Iām re-starting the proteomics subgroup to develop a GeneLab consensus pipeline for processing proteomics data hosted on the OSDR. We will meet on the second Wednesday of each month starting on Wednesday, June 12th at the following times: 2-3pm PT | 5-6pm ET | 9-10pm GMT | Thursday 7-8am AEST (Melbourne).
If you are interested in joining this sub-group, please add your information to the table in the Proteomics_AWG_Subgroup_Members google doc.
Look forward to attending with some of my team, we make LFQ analyst for data visualisation but as a facility we process and analyse every type of proteomics experiment (internally we work with prettt much every package, pipeline and data type) https://analyst-suites.org/
The top contenders for a universal type -processing pipeline- would be nf-core, msfragger based, or ms stats based, allowing interoperability.
I.e. universal inputs ideally, there are tools that can handle all types of inputs but choice of consensus types: LFQ, TMT, DIA, Silac, ITRAQ, Phos or PTM based integrations with or without matched total proteomes. Im not sure if anyone has done any interactomes
The question is whether one would also want the multi-layered data integration. I.e. proteomics, metabolomics, transcriptomics, methylomics, metap/g and functional integration. There are a couple of JS front ends than run python under the hood.

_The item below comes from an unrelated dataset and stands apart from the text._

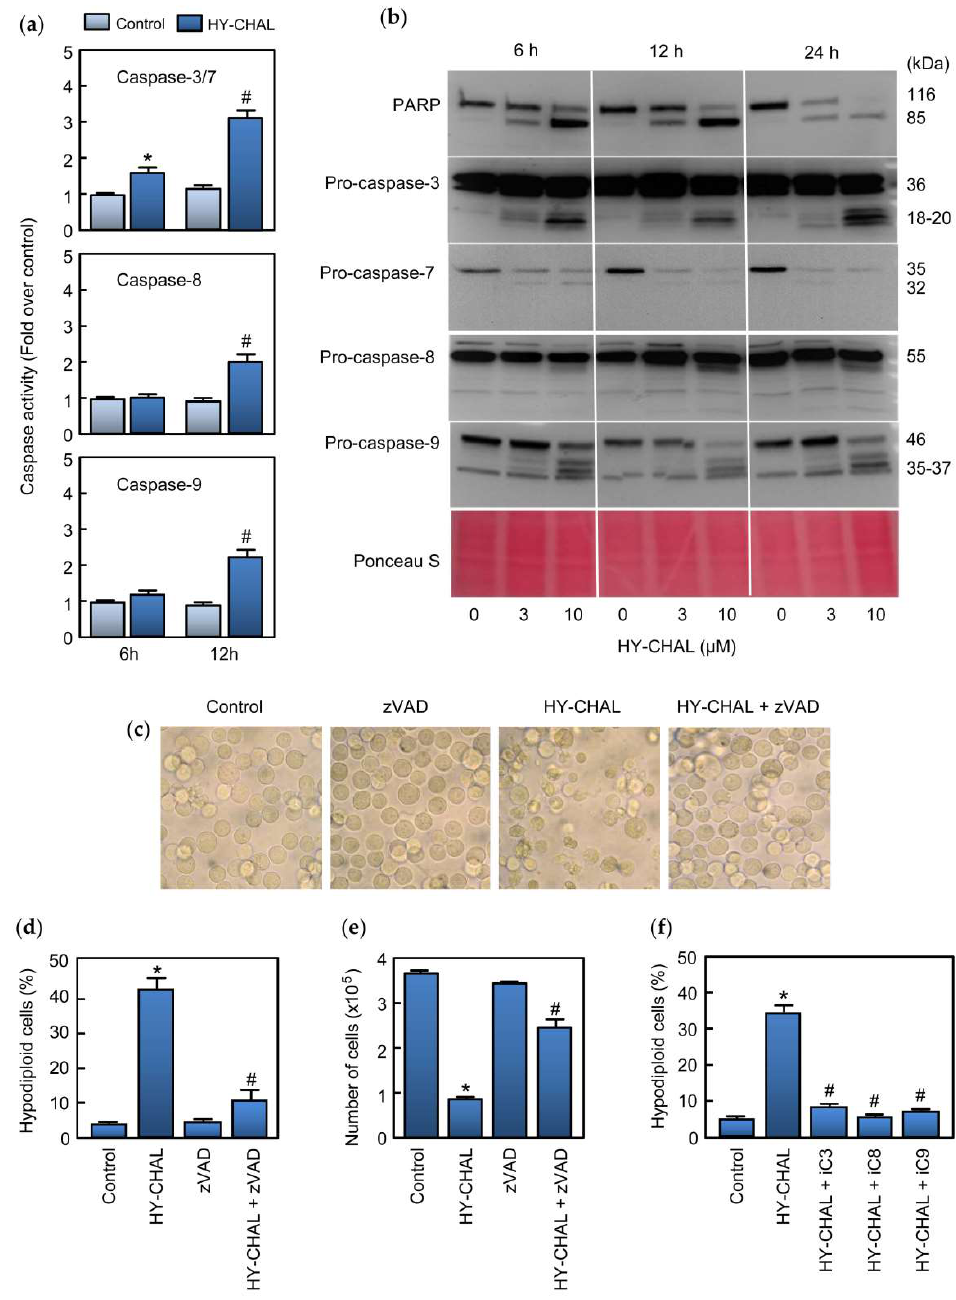
Figure 3. HY-CHAL induced caspase cascade in SK-MEL-1 melanoma cells. ( a ) Cells were treated with 3 µ M HY-CHAL for the indicated times and caspase activation was determined using specific colorimetric substrates; ( b ) Cells were treated with the specified concentrations of HY-CHAL and poly(ADP-ribose) polymerase (PARP) cleavage and caspase processing was determined by immunoblotting. The membrane was stained with Ponceau S before antibody detection to control equal protein loading; ( c ) Cells were pretreated with 100 µM z-VAD-fmk for 1 h and then incubated in the absence or in the presence of 3 µM HY-CHAL for 24 h and images were obtained with an inverted phase-contrast microscope; ( d ) Cells were treated as in ( c ) and hypodiploid cells (i.e., apoptotic cells) were analyzed by flow cytometry. Bars represent the mean ± SE of three independent experiments each performed in triplicate. * Indicates p < 0.05 for comparison with untreated control. # Indicates p < 0.05 for comparison with HY-CHAL treatment alone; ( e ) Cells were treated as in ( c ) and cell viability was determined by the trypan blue exclusion method using a TC counter; ( f ) Cells were pretreated with the selective caspase inhibitors z-DEVD-fmk (iC3, 50 µ M), z-IETD-fmk (iC8, 50 µ M) and z-LEHD-fmk (iC9, 50 µ M) for 1 h before the addition of 3 µ M HY-CHAL and apoptotic cells were quantified as in ( d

I know there are fecal samples from missions but i havent checked matching proteomics datasets on the repository, the integration of meta proteomics visualisations is a more complex thing, a few tools like iMetalab is a complete tool offering end to end processing and visualistion but some other more packaged pipelines exist now.

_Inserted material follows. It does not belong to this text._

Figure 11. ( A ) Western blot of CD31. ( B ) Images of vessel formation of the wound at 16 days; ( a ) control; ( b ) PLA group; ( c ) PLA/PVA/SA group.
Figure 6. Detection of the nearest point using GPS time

I will assemble a list as i have a few students who work in this space and our bioinformatics team have been considering flipping everything we do into a more a-synch environment. The issue here is that i know R and Nasa arent the best of friends for the OSDR website, but i guess it doesnt need to be r to vis. @asaravia@MultiOmicsAWG
To add to the metadata discussion, we were wondering about lipidomics data. Presumably, it has some assay-specific metadata not shared with either metabolomics or proteomics, but do those differences influence the processing pipeline? And if so, which metadata differences would be important to track?